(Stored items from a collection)
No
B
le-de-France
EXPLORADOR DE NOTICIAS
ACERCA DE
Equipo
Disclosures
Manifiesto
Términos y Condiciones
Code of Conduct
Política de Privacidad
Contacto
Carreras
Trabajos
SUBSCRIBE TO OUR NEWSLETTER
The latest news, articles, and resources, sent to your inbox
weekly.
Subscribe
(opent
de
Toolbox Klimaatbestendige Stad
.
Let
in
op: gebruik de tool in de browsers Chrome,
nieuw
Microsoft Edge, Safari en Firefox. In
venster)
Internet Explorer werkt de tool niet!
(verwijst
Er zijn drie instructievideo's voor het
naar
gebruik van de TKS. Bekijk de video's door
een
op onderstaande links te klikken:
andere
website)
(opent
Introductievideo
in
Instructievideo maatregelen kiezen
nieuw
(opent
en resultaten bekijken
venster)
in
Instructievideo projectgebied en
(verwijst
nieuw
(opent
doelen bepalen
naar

**WHAT THE TASK REQUIRES**: The exact wording of every entry above should be written out again.

**RESPONSE FOR THIS EXERCISE**:
No
B
le-de-France
EXPLORADOR DE NOTICIAS
ACERCA DE
Equipo
Disclosures
Manifiesto
Términos y Condiciones
Code of Conduct
Política de Privacidad
Contacto
Carreras
Trabajos
SUBSCRIBE TO OUR NEWSLETTER
The latest news, articles, and resources, sent to your inbox
weekly.
Subscribe
(opent
de
Toolbox Klimaatbestendige Stad
.
Let
in
op: gebruik de tool in de browsers Chrome,
nieuw
Microsoft Edge, Safari en Firefox. In
venster)
Internet Explorer werkt de tool niet!
(verwijst
Er zijn drie instructievideo's voor het
naar
gebruik van de TKS. Bekijk de video's door
een
op onderstaande links te klikken:
andere
website)
(opent
Introductievideo
in
Instructievideo maatregelen kiezen
nieuw
(opent
en resultaten bekijken
venster)
in
Instructievideo projectgebied en
(verwijst
nieuw
(opent
doelen bepalen
naar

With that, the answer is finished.